**Problem requirements**
Each record needs to be transcribed word for word, though without its pictures.

********************

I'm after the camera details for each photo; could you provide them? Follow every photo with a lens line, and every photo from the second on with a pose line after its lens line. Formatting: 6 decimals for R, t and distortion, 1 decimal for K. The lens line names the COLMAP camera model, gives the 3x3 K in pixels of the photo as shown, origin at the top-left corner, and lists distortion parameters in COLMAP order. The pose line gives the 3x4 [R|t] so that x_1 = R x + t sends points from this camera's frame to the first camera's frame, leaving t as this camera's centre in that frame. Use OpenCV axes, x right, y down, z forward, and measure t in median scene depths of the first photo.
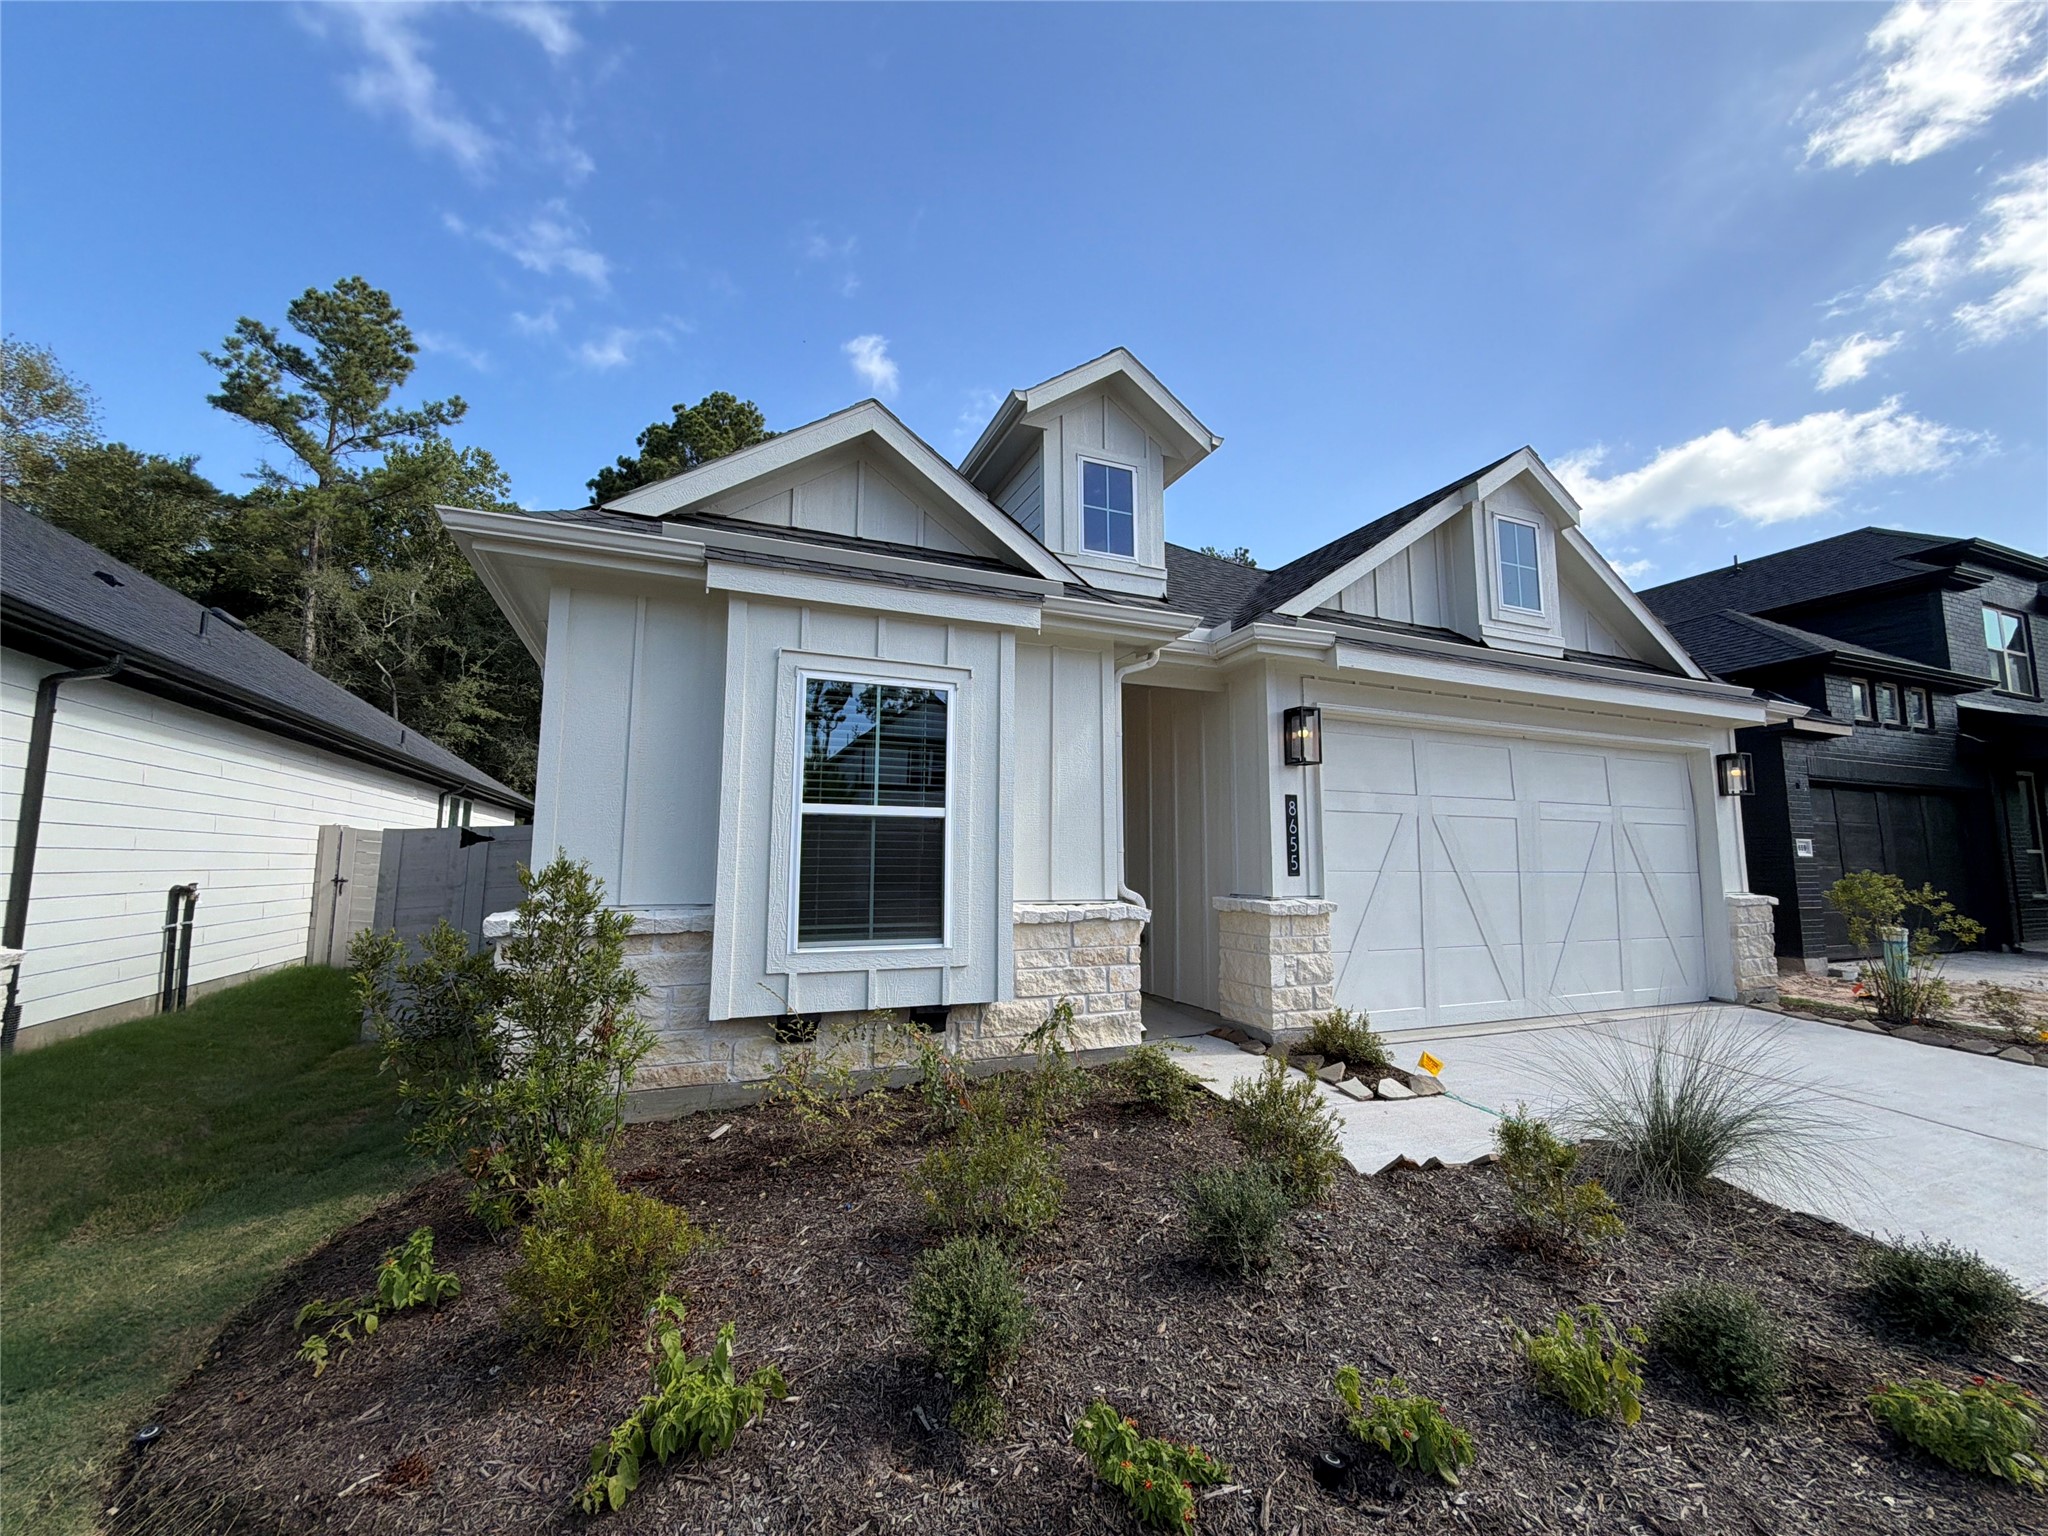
lens RADIAL K [[818.9, 0, 1022.8], [0, 818.9, 772.8], [0, 0, 1]] dist [0.001631, 0.000048]
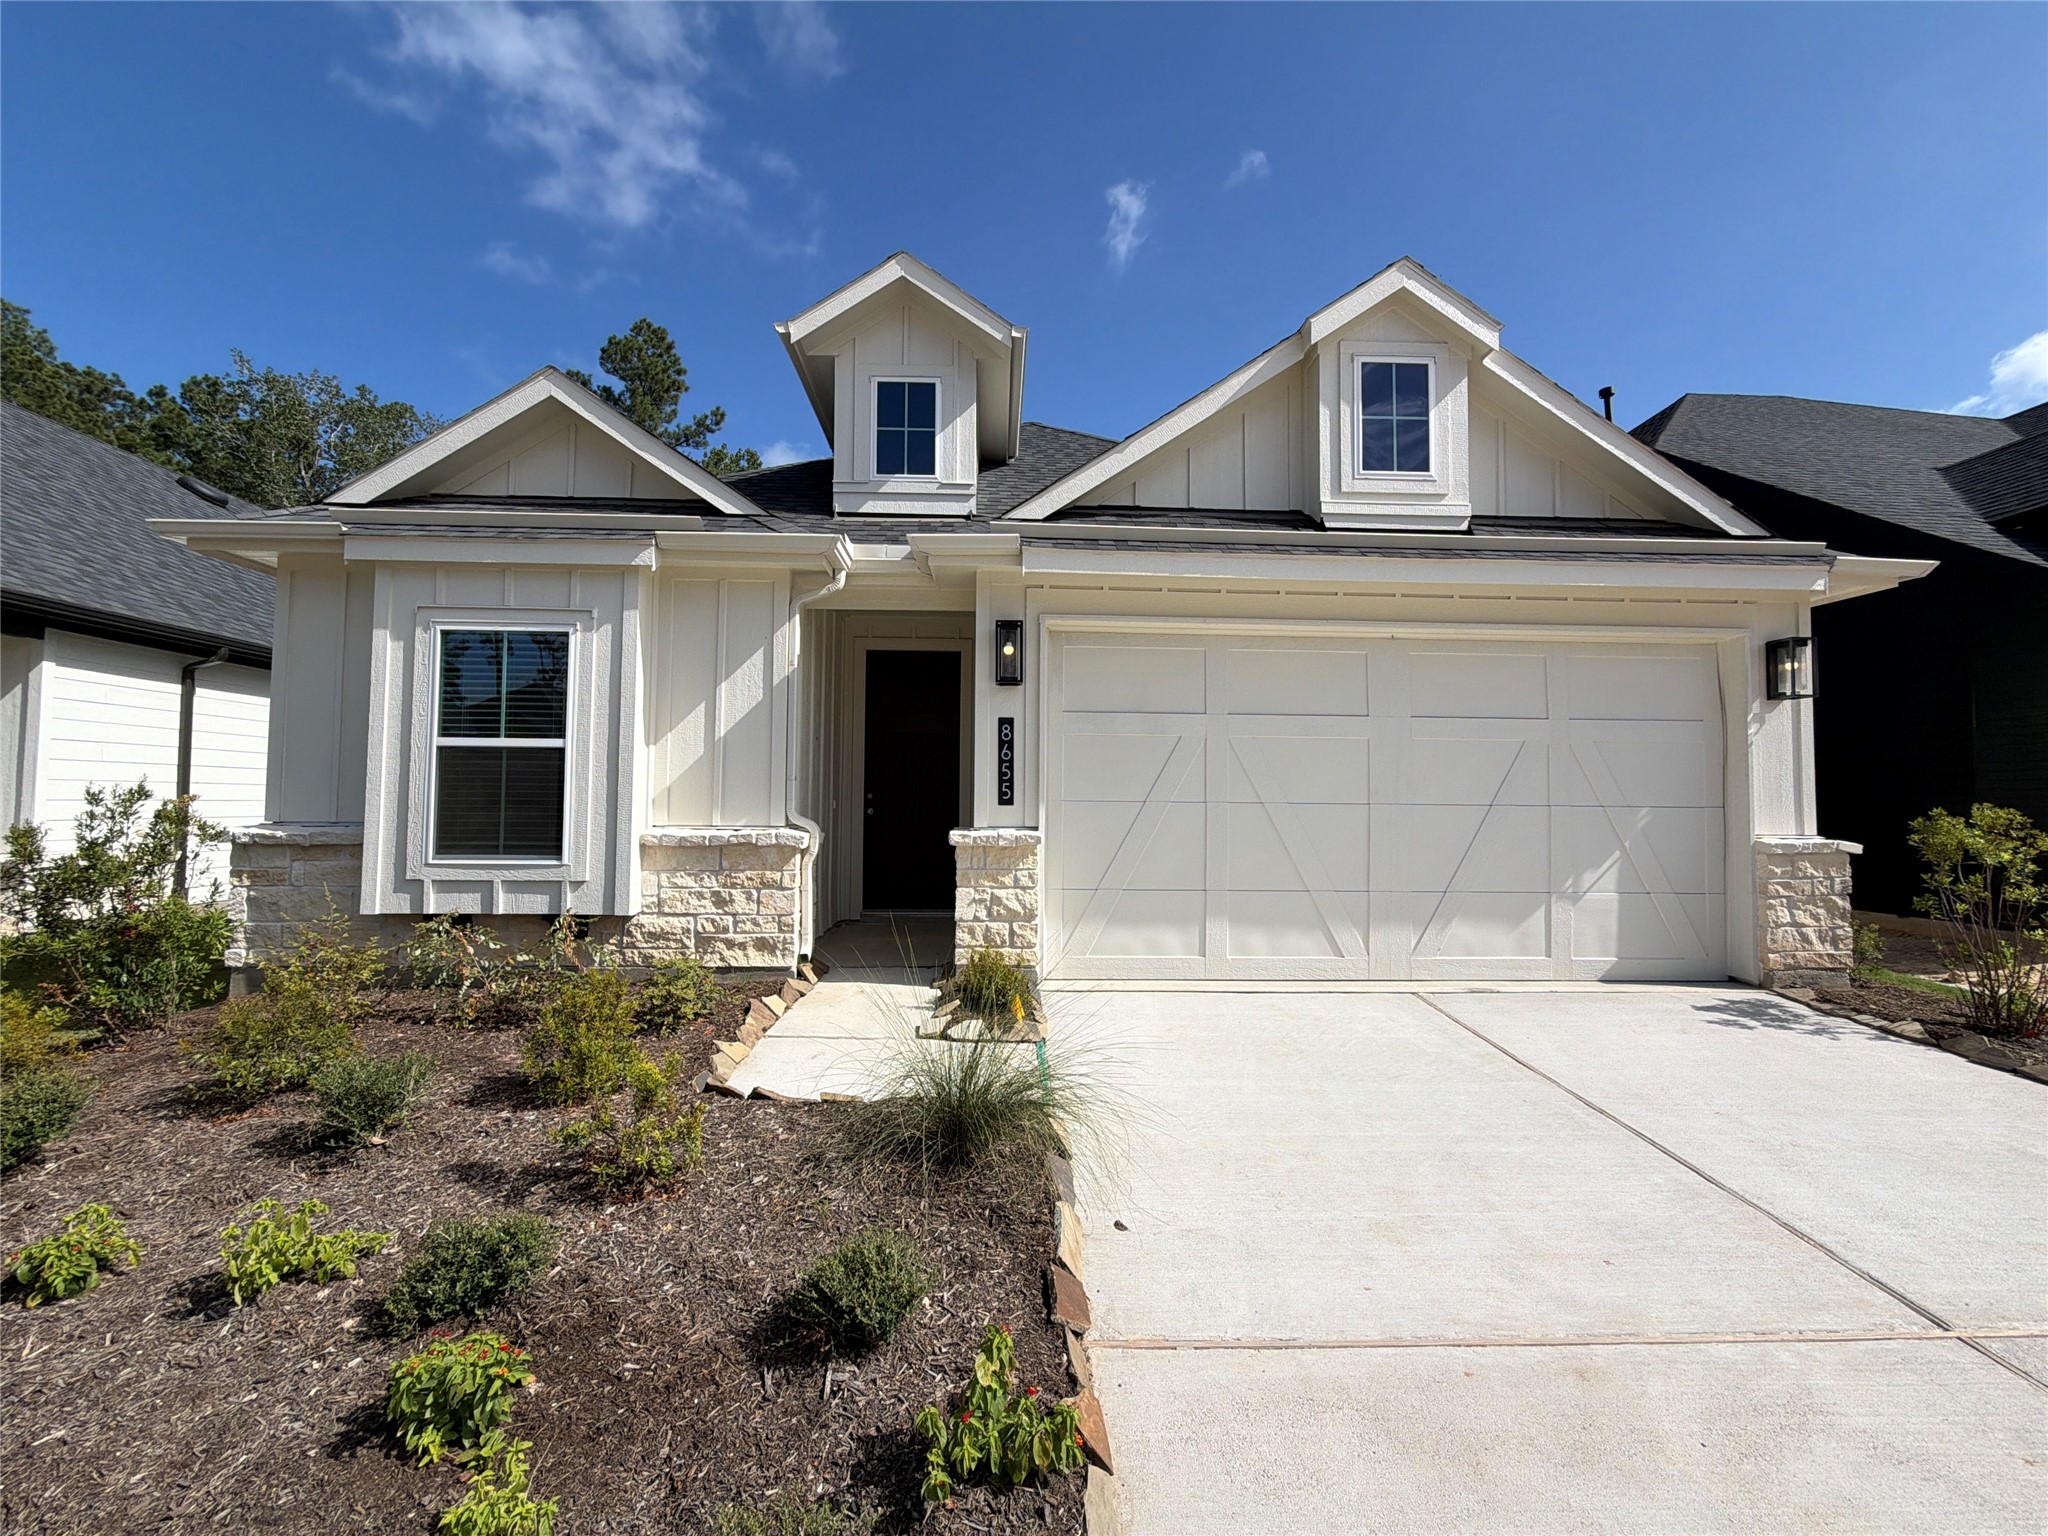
lens RADIAL K [[818.9, 0, 1022.8], [0, 818.9, 772.8], [0, 0, 1]] dist [0.001631, 0.000048]
pose [[0.935782, -0.011543, -0.352390, 0.716458], [0.035085, 0.997552, 0.060493, 0.035756], [0.350829, -0.068972, 0.933896, 0.151222]]
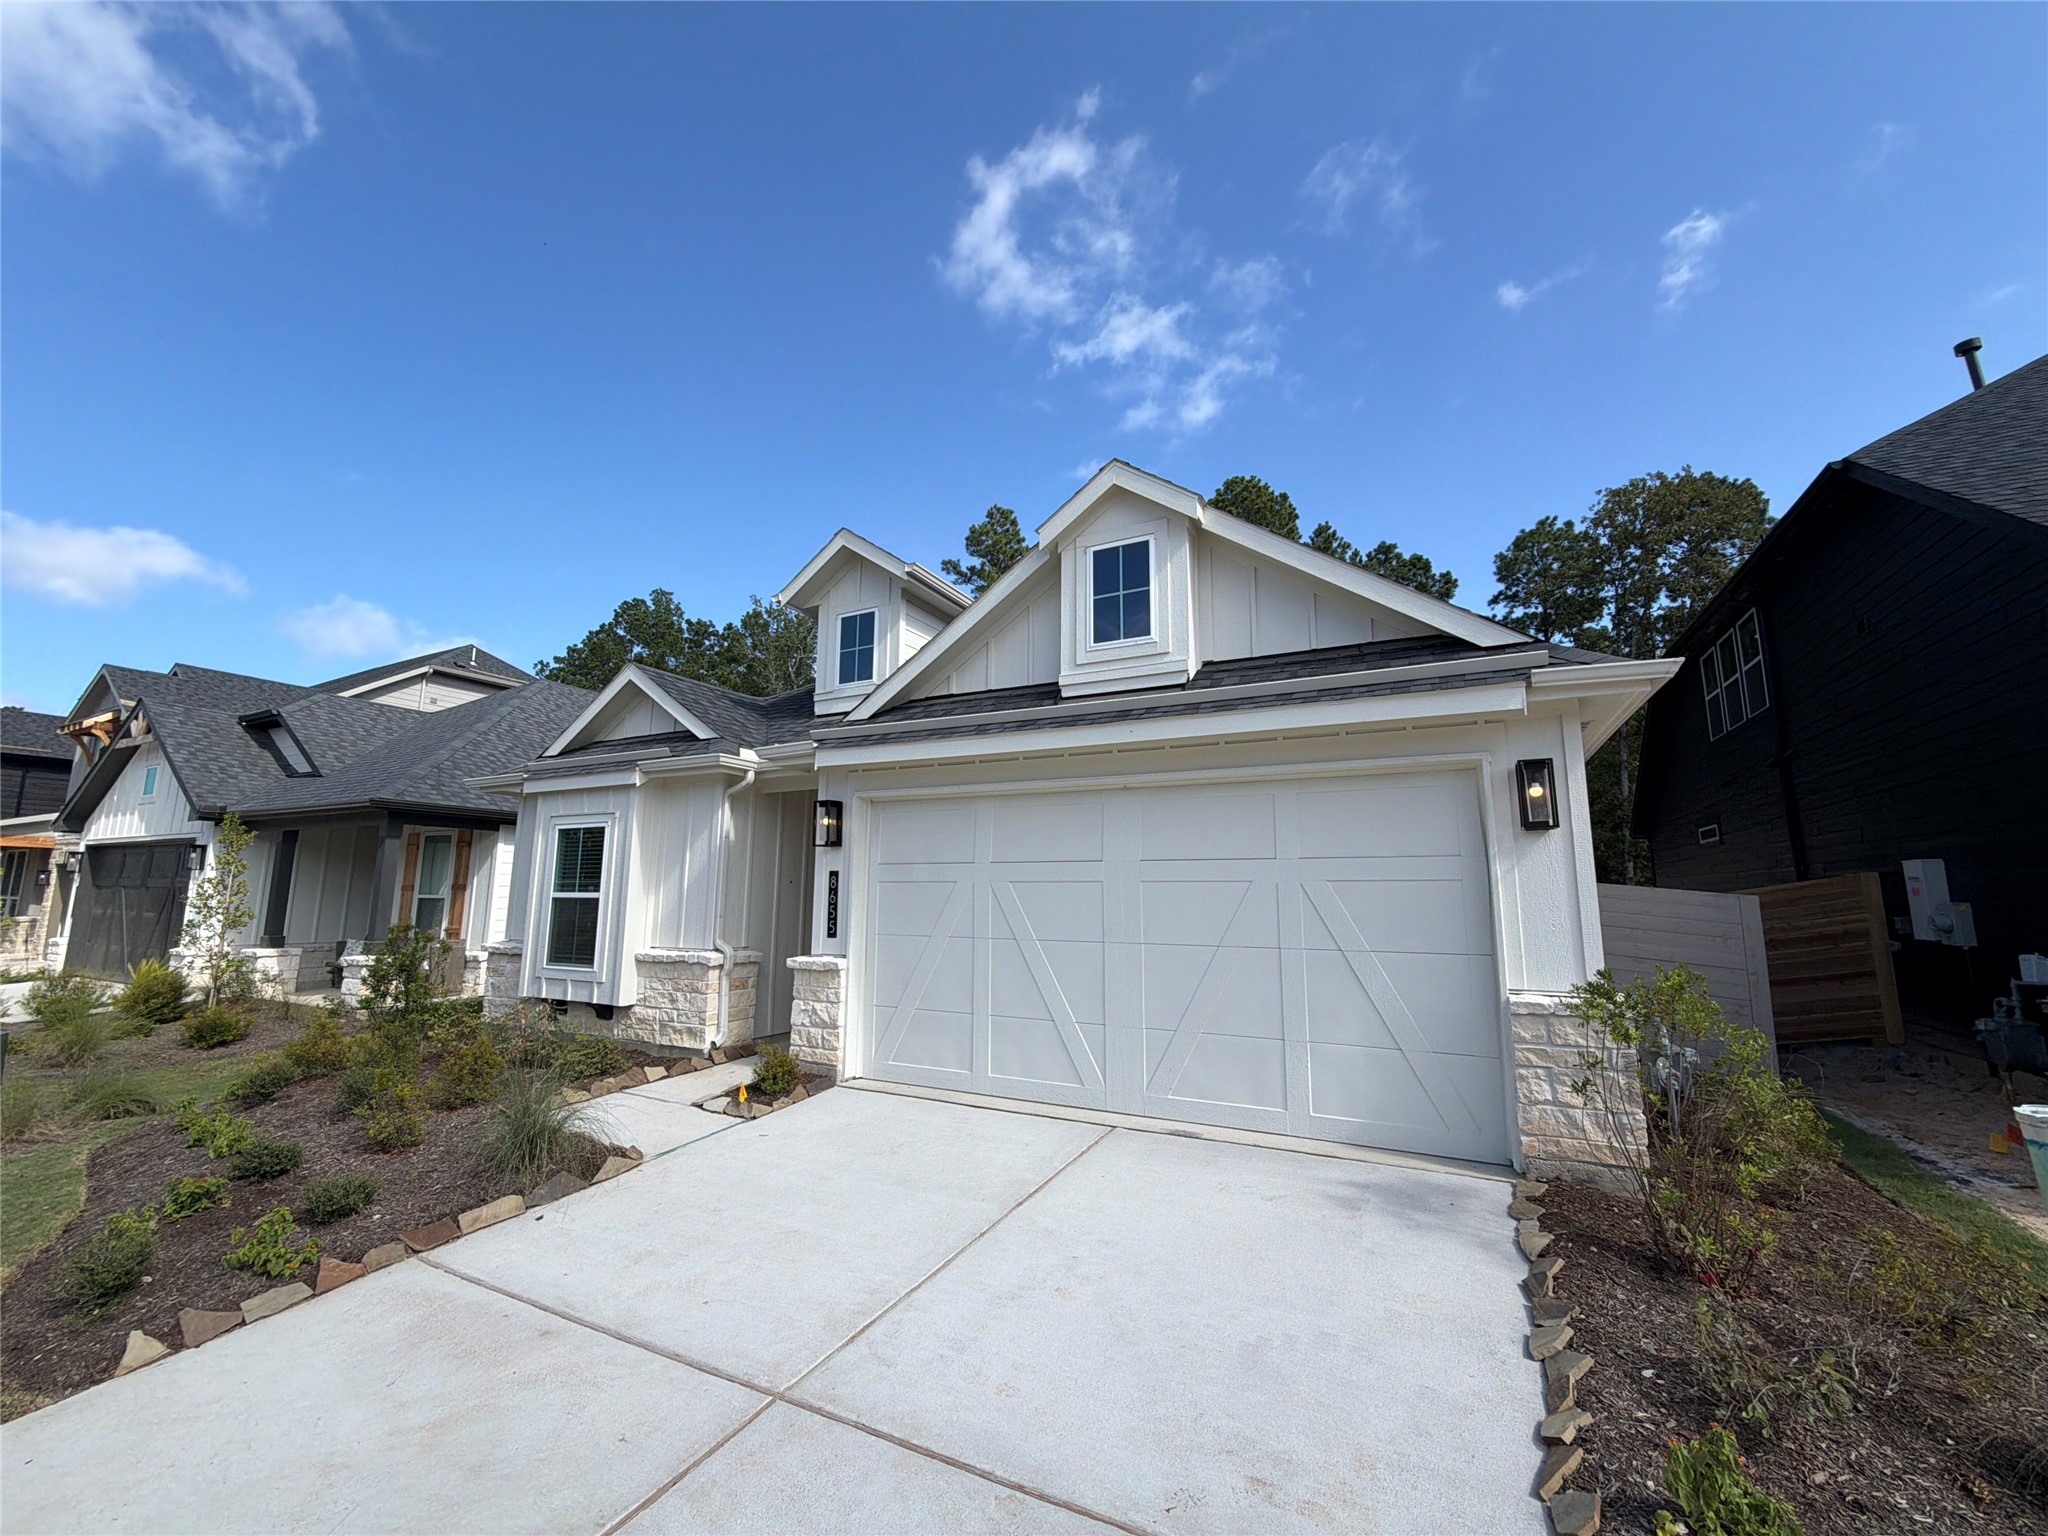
lens RADIAL K [[818.9, 0, 1022.8], [0, 818.9, 772.8], [0, 0, 1]] dist [0.001631, 0.000048]
pose [[0.638558, -0.117645, -0.760528, 1.561907], [0.081288, 0.993029, -0.085359, 0.009087], [0.765268, -0.007315, 0.643670, 0.457128]]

********************

**Result of this exercise**
I'm after the camera details for each photo; could you provide them? Follow every photo with a lens line, and every photo from the second on with a pose line after its lens line. Formatting: 6 decimals for R, t and distortion, 1 decimal for K. The lens line names the COLMAP camera model, gives the 3x3 K in pixels of the photo as shown, origin at the top-left corner, and lists distortion parameters in COLMAP order. The pose line gives the 3x4 [R|t] so that x_1 = R x + t sends points from this camera's frame to the first camera's frame, leaving t as this camera's centre in that frame. Use OpenCV axes, x right, y down, z forward, and measure t in median scene depths of the first photo.
lens RADIAL K [[818.9, 0, 1022.8], [0, 818.9, 772.8], [0, 0, 1]] dist [0.001631, 0.000048]
lens RADIAL K [[818.9, 0, 1022.8], [0, 818.9, 772.8], [0, 0, 1]] dist [0.001631, 0.000048]
pose [[0.935782, -0.011543, -0.352390, 0.716458], [0.035085, 0.997552, 0.060493, 0.035756], [0.350829, -0.068972, 0.933896, 0.151222]]
lens RADIAL K [[818.9, 0, 1022.8], [0, 818.9, 772.8], [0, 0, 1]] dist [0.001631, 0.000048]
pose [[0.638558, -0.117645, -0.760528, 1.561907], [0.081288, 0.993029, -0.085359, 0.009087], [0.765268, -0.007315, 0.643670, 0.457128]]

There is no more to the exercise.